CPT Code: 82607, 82746
Order Code: 7065
ABN Requirement: No
Specimen: Serum
Volume:  2.0 mL
Minimum Volume:  1.0 mL
Container: Gel-barrier tube (SST)

Collection:

  1. Collect and label sample according to standard protocols.
  2. Gently invert tube 5 times immediately after draw. DO NOT SHAKE.
  3. Allow blood to clot 30 minutes.
  4. Centrifuge for 10 minutes.

Patient Instructions: Dietary supplements containing biotin may interfere in assays and may skew analyte results to be either falsely high or falsely low. For patients receiving the recommended daily doses of biotin, draw samples at least 8 hours following the last biotin supplementation. For patients on mega-doses of biotin supplements, draw samples at least 72 hours following the last biotin supplementation.

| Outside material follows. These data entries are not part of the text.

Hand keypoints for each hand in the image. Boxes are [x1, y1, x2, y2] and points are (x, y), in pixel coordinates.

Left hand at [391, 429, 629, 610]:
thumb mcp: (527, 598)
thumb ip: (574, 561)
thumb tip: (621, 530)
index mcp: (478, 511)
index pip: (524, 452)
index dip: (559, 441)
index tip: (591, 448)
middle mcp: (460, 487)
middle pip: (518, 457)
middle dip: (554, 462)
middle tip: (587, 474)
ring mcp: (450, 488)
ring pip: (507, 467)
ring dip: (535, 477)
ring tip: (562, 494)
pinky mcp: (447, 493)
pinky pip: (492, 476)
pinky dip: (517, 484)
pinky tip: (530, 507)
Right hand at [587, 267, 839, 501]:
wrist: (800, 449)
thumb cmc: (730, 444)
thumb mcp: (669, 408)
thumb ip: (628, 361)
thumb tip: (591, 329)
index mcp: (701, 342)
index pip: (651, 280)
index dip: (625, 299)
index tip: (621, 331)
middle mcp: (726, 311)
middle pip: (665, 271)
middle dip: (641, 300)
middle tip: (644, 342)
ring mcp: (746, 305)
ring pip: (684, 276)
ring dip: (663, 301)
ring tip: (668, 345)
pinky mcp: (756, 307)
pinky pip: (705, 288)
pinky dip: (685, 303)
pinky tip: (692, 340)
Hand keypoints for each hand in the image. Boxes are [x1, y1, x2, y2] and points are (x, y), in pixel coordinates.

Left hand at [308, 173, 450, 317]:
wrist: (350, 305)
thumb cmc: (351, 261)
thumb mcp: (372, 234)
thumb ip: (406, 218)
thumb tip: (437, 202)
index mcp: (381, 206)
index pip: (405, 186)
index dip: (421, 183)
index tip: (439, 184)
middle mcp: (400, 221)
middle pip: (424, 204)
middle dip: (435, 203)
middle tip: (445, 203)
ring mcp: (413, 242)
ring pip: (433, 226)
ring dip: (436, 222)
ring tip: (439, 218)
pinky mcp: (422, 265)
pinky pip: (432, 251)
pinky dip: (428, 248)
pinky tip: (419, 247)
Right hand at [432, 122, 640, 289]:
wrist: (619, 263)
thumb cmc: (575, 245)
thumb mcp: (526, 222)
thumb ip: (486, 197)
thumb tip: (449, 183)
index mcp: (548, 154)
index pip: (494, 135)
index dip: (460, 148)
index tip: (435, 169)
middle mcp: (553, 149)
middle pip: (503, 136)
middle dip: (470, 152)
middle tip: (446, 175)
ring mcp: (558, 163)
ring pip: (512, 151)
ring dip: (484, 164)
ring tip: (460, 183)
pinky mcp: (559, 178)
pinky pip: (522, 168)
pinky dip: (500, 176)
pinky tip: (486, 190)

Transport: Store serum at 2°C to 8°C after collection and ship the same day per packaging instructions included with the provided shipping box.

Stability:

Ambient (15-25°C): 36 hours
Refrigerated (2-8°C):
7 days
Frozen (-20°C):
28 days

Causes for Rejection: Specimens other than serum; improper labeling; samples not stored properly; samples older than stability limits; hemolysis

Methodology: Immunoassay (IA)

Turn Around Time:  1 to 3 days

Reference Range: See individual tests for reference ranges

Clinical Significance: Folic acid deficiency is common in pregnant women, alcoholics, patients with diets that do not include raw fruits and vegetables, and people with structural damage to the small intestine. The most reliable and direct method of diagnosing folate deficiency is the determination of folate levels in both erythrocytes and serum. Low folic acid levels, however, can also be the result of a primary Vitamin B12 deficiency that decreases the ability of cells to take up folic acid. Vitamin B12 is decreased in pernicious anemia, total or partial gastrectomy, malabsorption and certain congenital and biochemical disorders.

The CPT codes provided are based on AMA guidelines and are for informational purposes only. CPT coding is the sole responsibility of the billing party. Please direct any questions regarding coding to the payer being billed.